» Selected excerpt:
Solving mesh routing is pretty straightforward but the physics of the PHY layer are much more difficult. A mesh network in a suburban or rural area ends up more practical than an urban one.
Moving to 5GHz for a mesh can help but the range and penetration is much worse. Every node in the mesh would need aerial directional antennas to effectively link to one another. That ends up making everything more expensive or against HOA rules or whatever.
Even if you've got all the physical issues handled you've still got bandwidth issues. More than a handful of clients on a node will start to contest for bandwidth. If any connection between sets of nodes bottlenecks through a single node (which happens all the time due to geography) a whole segment of the mesh can have their bandwidth reduced.
Meshes are cool and there's lots of capability available at small scales but they tend to fall down quickly at larger scales because they're trying to squeeze into relatively narrow unlicensed radio bands.
Thanks for all the insights. There's definitely a lot of issues to overcome. Nice to get some perspectives.
I think there's a decent space here for a sub internet that's totally open to the public. Like a bootstrap internet. Right now in order to use The Internet you have to pay someone for access and use privately owned infrastructure.
There's room for a layer below, on the community level. I imagine being able to buy or build a $5-$10 commodity item, press the ON switch, and be connected to a level of internet that's lesser but still extremely useful, and can exist off the main internet if needed but doesn't have to.

» Study questions:
1/ In the mesh network discussion, how would you translate "Moving to 5GHz for a mesh can help but the range and penetration is much worse." into Spanish?
2/ In the mesh network discussion, what price is given for the commodity item that the writer imagines buying or building?
3/ Retype the mesh network discussion from "There's room for" to "doesn't have to.".

» Data for analysis:

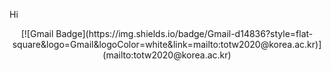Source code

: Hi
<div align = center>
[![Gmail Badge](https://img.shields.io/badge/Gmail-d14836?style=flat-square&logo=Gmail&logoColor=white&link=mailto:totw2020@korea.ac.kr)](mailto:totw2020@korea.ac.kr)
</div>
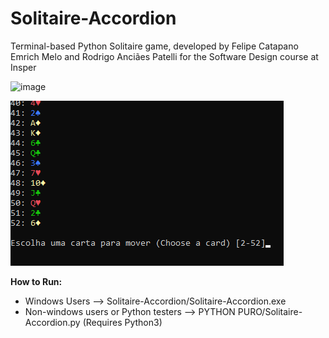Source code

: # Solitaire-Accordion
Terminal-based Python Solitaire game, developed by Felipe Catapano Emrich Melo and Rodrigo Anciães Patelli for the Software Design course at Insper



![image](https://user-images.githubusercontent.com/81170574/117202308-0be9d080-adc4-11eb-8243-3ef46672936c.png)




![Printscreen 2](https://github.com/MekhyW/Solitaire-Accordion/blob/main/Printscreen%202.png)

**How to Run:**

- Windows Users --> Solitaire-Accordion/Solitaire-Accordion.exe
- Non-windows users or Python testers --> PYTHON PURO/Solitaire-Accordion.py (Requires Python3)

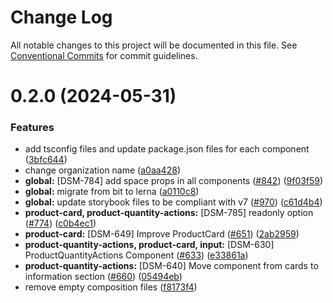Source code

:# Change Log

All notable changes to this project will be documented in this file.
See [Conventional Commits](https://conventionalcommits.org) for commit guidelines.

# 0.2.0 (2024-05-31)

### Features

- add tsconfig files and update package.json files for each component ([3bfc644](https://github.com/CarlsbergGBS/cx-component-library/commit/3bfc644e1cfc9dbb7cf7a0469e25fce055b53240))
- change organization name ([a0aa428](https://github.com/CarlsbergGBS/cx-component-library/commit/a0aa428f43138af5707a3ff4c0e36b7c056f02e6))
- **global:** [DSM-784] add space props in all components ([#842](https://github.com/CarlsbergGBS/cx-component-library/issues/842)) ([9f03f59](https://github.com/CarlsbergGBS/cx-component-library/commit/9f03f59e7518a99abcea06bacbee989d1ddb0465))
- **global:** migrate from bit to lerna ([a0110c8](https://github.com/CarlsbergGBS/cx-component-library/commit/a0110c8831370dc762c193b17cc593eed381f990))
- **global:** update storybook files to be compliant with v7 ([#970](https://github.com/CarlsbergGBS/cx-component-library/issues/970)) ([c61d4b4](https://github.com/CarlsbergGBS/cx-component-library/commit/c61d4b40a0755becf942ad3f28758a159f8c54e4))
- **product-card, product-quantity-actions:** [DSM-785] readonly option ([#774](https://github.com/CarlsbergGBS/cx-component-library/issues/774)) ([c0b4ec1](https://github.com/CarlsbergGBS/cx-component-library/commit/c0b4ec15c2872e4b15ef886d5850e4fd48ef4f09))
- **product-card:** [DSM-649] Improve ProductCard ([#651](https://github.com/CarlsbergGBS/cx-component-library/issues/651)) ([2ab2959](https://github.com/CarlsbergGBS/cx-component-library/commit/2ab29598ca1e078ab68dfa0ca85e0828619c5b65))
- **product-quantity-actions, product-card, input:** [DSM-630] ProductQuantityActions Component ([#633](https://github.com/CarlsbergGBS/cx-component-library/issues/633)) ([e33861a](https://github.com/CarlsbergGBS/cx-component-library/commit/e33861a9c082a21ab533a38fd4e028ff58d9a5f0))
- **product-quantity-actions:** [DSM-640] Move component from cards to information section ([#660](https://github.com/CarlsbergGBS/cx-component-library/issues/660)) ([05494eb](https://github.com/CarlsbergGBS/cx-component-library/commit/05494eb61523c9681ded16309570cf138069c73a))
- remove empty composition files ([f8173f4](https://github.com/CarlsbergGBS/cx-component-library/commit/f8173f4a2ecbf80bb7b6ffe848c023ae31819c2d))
* * *
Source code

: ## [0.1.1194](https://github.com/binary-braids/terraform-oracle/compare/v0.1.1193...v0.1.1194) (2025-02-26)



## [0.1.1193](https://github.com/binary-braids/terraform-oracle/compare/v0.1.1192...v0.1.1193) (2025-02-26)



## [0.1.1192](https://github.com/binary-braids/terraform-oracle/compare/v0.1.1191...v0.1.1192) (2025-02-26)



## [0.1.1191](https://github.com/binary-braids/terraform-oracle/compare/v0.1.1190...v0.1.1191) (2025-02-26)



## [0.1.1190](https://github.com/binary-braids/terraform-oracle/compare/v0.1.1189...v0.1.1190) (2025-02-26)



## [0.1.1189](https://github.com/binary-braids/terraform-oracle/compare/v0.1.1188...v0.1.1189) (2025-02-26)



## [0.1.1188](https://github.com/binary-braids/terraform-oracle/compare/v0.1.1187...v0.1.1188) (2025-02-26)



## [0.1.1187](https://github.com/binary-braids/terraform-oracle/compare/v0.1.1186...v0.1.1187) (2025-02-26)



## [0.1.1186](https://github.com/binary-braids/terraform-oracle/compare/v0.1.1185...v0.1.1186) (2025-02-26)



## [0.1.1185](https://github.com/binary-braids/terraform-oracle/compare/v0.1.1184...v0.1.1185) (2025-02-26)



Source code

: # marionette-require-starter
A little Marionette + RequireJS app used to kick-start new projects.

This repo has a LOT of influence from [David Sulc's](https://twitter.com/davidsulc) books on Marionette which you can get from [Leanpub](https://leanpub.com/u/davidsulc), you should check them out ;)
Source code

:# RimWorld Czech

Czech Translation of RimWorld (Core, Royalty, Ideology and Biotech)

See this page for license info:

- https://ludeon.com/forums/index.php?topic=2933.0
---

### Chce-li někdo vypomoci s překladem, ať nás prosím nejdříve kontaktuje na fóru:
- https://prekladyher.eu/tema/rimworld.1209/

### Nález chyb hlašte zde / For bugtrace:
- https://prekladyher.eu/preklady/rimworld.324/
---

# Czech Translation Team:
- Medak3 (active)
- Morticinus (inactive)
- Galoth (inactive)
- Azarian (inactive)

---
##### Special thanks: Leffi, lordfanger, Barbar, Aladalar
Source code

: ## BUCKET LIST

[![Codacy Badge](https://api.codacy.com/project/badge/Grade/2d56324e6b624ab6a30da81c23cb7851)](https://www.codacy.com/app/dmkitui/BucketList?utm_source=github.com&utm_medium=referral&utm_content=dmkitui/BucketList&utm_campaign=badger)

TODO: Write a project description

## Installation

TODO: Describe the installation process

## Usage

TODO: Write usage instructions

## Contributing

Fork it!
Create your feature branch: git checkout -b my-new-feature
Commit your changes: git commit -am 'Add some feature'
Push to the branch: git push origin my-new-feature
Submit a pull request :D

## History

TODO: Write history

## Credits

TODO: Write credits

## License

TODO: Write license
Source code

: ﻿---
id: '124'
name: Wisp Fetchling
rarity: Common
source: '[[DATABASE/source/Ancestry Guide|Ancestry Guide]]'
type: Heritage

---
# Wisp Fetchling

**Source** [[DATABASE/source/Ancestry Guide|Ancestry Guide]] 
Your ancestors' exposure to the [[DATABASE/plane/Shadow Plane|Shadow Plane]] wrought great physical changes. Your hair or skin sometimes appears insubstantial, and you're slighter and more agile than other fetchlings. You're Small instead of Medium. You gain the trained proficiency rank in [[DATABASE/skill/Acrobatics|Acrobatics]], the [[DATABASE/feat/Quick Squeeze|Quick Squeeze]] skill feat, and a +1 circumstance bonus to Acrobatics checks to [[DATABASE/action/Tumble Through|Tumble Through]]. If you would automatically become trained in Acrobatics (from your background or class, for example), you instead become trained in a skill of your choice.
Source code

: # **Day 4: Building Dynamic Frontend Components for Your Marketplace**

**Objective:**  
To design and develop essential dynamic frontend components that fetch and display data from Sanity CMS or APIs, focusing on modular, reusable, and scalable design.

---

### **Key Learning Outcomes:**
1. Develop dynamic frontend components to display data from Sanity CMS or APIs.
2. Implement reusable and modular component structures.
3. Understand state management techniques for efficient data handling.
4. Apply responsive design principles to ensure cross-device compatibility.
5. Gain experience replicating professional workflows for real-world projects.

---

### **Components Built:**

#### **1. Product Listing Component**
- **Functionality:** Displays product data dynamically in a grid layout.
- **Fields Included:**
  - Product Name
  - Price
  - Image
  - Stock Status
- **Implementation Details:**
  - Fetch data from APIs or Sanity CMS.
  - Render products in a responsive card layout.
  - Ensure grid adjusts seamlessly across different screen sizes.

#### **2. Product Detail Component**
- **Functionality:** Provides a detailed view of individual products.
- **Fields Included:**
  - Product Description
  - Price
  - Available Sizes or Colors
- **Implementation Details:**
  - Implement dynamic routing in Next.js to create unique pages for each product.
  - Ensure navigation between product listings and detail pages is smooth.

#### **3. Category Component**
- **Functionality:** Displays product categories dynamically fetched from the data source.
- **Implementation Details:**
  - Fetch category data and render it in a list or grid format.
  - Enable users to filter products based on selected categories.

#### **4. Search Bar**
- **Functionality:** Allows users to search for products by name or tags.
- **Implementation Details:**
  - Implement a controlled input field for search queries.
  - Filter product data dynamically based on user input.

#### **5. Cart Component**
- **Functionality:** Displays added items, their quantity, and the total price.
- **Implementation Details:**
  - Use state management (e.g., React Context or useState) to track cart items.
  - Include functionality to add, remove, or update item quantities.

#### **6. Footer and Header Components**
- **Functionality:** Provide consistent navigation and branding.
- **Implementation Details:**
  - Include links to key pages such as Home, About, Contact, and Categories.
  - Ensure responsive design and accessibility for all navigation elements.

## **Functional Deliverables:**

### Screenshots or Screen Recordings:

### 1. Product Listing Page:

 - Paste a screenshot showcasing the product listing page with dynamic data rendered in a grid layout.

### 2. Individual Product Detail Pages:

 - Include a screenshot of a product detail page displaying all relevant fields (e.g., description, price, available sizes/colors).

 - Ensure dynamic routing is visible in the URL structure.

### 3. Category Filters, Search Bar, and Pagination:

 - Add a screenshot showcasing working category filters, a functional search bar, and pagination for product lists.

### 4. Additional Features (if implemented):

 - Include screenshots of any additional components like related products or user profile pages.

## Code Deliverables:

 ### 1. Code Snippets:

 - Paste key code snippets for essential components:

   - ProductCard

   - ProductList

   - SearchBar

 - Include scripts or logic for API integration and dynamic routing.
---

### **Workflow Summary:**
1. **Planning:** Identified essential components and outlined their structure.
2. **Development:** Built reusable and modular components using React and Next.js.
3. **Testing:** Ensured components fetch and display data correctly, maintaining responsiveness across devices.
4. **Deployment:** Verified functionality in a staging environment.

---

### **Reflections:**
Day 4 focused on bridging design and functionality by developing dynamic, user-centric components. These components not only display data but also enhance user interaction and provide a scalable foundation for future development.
---
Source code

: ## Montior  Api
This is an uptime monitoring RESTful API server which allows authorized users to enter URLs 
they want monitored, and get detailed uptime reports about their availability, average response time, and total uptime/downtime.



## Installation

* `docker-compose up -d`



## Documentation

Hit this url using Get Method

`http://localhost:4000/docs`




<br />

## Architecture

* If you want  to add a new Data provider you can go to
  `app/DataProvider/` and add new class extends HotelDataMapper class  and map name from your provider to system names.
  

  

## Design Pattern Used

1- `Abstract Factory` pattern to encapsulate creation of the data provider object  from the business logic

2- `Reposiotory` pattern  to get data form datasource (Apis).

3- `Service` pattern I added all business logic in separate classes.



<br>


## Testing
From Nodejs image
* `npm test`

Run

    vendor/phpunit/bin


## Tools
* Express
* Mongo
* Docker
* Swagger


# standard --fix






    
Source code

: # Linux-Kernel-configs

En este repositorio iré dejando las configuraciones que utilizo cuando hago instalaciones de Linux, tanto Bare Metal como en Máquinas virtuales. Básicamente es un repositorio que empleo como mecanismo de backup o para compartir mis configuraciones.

» Written responses:
1/ Pasar a 5 GHz para una red mallada puede ayudar, pero el alcance y la penetración son mucho peores.

2/ $5-$10

3/
There's room for a layer below, on the community level. I imagine being able to buy or build a $5-$10 commodity item, press the ON switch, and be connected to a level of internet that's lesser but still extremely useful, and can exist off the main internet if needed but doesn't have to.